U.S. gasoline average price tops $5 per gallon in historic first -Breaking
© Reuters. FILE PHOTO A customer fills up their car at the Beverly Boulevard Mobil station, West Hollywood, California. March 10, 2022. Picture taken March 10, 2022. REUTERS/Bing Gaan
By Laura Sanicola
(Reuters] – The price of gasoline in the United States averaged over $5 per gallon Saturday for the first ever time, according to data from AAA. It is extending a spike in fuel costs which is driving higher inflation.
AAA data revealed that the national average cost of regular unleaded gasoline rose to $5.004 per gallon, from $4.986 one day earlier.
With midterm elections in November, President Joe Biden’s high gas prices will cause problems for congressional Democrats.
Biden used many levers to reduce prices. This included a record-breaking release of U.S. strategic reserve barrels, waivers on production rules and relying on major OPEC nations to increase output.
However, fuel prices are still rising around the globe due to rebounding demand and sanctions against Russia following its invasion of Ukraine.
DEMAND DESTRUCTIONU.S. However, road travel remains strong and is only slightly below levels pre-pandemic.
However, economists predict that the demand for oil will start to fall if it remains above $5/barrel for a prolonged period.

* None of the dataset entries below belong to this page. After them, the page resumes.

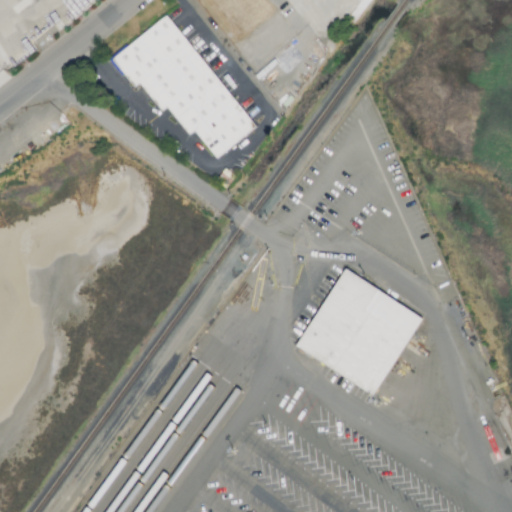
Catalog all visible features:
road: (318, 30)
road: (63, 51)
building: (183, 86)
building: (187, 86)
road: (367, 133)
road: (231, 162)
road: (357, 203)
road: (389, 229)
railway: (223, 256)
building: (358, 332)
building: (362, 333)
road: (456, 361)
railway: (149, 432)
railway: (166, 436)
railway: (175, 439)
railway: (189, 441)
railway: (201, 444)
road: (213, 459)
road: (343, 473)
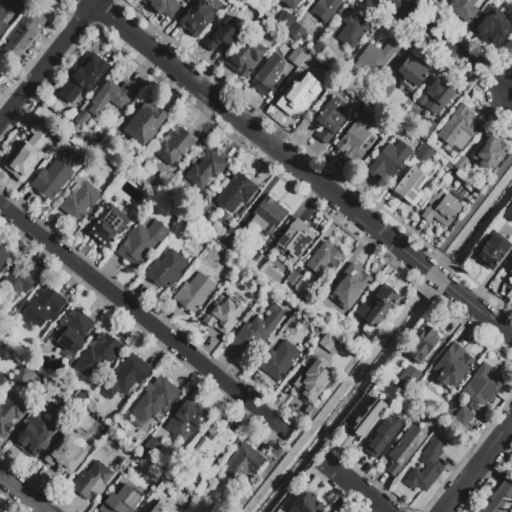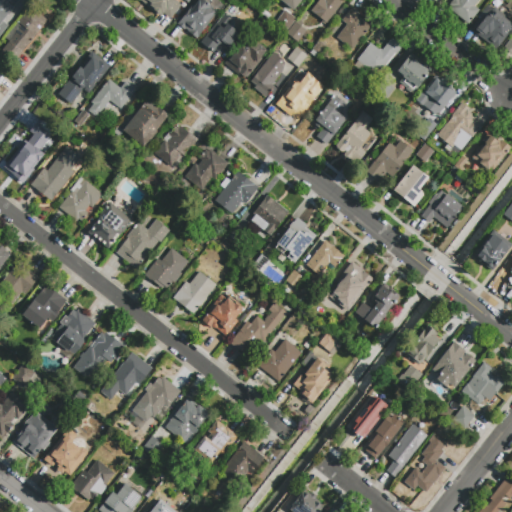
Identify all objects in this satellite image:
building: (290, 3)
building: (292, 4)
building: (162, 6)
building: (162, 7)
building: (324, 9)
building: (325, 9)
building: (463, 9)
building: (8, 10)
building: (464, 10)
building: (5, 12)
building: (195, 18)
building: (196, 18)
building: (285, 21)
building: (246, 26)
building: (289, 26)
building: (493, 26)
building: (492, 27)
building: (351, 29)
building: (352, 29)
building: (296, 32)
building: (22, 33)
building: (23, 33)
building: (219, 35)
building: (219, 36)
building: (508, 45)
road: (450, 48)
building: (318, 50)
building: (244, 57)
building: (376, 57)
building: (245, 58)
building: (297, 58)
building: (375, 59)
road: (49, 62)
building: (0, 72)
building: (411, 72)
building: (267, 73)
building: (412, 74)
building: (268, 75)
building: (83, 77)
building: (82, 80)
building: (299, 93)
building: (299, 93)
building: (433, 96)
building: (433, 96)
building: (109, 97)
building: (111, 97)
building: (356, 101)
building: (330, 117)
building: (80, 119)
building: (329, 119)
building: (144, 123)
building: (144, 124)
building: (458, 128)
building: (458, 128)
building: (426, 129)
road: (257, 135)
building: (356, 137)
building: (354, 139)
building: (175, 145)
building: (173, 146)
building: (29, 149)
building: (489, 152)
building: (489, 153)
building: (28, 154)
building: (424, 154)
building: (388, 161)
building: (387, 162)
building: (460, 163)
building: (204, 169)
building: (204, 169)
building: (55, 173)
building: (56, 174)
building: (410, 185)
building: (411, 186)
building: (161, 188)
building: (234, 192)
building: (234, 193)
building: (78, 200)
building: (80, 201)
building: (143, 201)
building: (440, 209)
building: (441, 209)
building: (508, 211)
building: (509, 214)
building: (267, 215)
building: (268, 215)
building: (107, 225)
building: (109, 225)
building: (236, 232)
building: (294, 240)
building: (294, 240)
building: (139, 243)
building: (141, 243)
building: (491, 250)
building: (492, 251)
building: (3, 255)
building: (3, 256)
building: (322, 259)
building: (268, 260)
building: (325, 260)
building: (165, 269)
building: (166, 269)
road: (437, 278)
building: (294, 279)
building: (17, 281)
building: (17, 282)
building: (350, 285)
building: (349, 286)
building: (193, 292)
building: (193, 293)
building: (323, 304)
road: (501, 304)
building: (376, 305)
building: (43, 306)
building: (44, 307)
building: (377, 307)
road: (479, 311)
building: (221, 315)
building: (222, 315)
road: (146, 319)
building: (257, 328)
building: (71, 330)
building: (257, 331)
building: (72, 333)
building: (328, 340)
building: (421, 345)
building: (421, 346)
building: (100, 353)
building: (96, 354)
building: (278, 360)
building: (280, 360)
building: (451, 365)
building: (452, 366)
building: (22, 376)
building: (23, 376)
building: (125, 376)
building: (127, 376)
building: (1, 377)
building: (407, 377)
building: (409, 377)
building: (2, 379)
building: (312, 379)
building: (312, 379)
building: (481, 385)
building: (482, 386)
building: (55, 394)
building: (156, 399)
building: (152, 403)
building: (9, 411)
building: (10, 412)
building: (366, 417)
building: (461, 417)
building: (363, 419)
building: (462, 419)
building: (185, 420)
building: (186, 424)
building: (33, 435)
building: (35, 435)
building: (382, 435)
building: (382, 437)
building: (213, 442)
building: (215, 444)
building: (122, 445)
building: (152, 446)
building: (404, 449)
building: (404, 450)
building: (66, 453)
building: (64, 454)
building: (242, 462)
building: (241, 463)
building: (426, 466)
building: (427, 466)
road: (478, 468)
building: (167, 469)
building: (160, 476)
building: (91, 481)
building: (92, 481)
road: (356, 487)
road: (23, 493)
building: (498, 496)
building: (498, 497)
building: (119, 501)
building: (120, 501)
building: (304, 503)
building: (305, 503)
building: (158, 507)
building: (150, 509)
building: (332, 510)
building: (327, 511)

Reid L’Anson senior economist, Kpler said that the $5 level was where there could be very heavy gasoline demand destruction.
Inflation adjusted, U.S. gasoline is still an average of 8% below the June 2008 highs at $5.41/gallon according to U.S. Energy Department statistics.
Consumer spending has been resilient, despite the fact that inflation is at its highest in four decades. This has been aided by a strong job market and household balance sheets being strengthened by programs of pandemic relief.
The U.S. Energy Information Administration reported that gasoline product supply, which is a proxy of demand, reached 9.2 million barrels/day last week. It was broadly consistent with seasonal averages over five years.
High prices for drivers are a result of record profits by major oil and gas companies. Shell (LON) recorded a record quarter for May. Chevron Corp (NYSE -) and BP, (NYSE -) both posted their highest figures in a decade.
There are also other majors like Exxon Mobil TotalEnergies (NYSE:) reported solid figures, which have prompted share repurchases as well as dividend investments.
Numerous companies have said they will avoid excessive investment to boost output due to investors’ desires to hold the line on spending, rather than respond to $100-plus barrel prices that have persisted for months.
Refiners are struggling to replenish inventories that have declined, particularly on the U.S. East Coast. This is due to exports to Europe, where Russian oil has been withdrawn.
Refiners currently use 94% of their capacities, however, overall U.S. refinery capacity has dropped, with at most five oil-processing facilities closing during the pandemic.
An analysis revealed that this has resulted in the United States being structurally under-refined for the first times in many decades.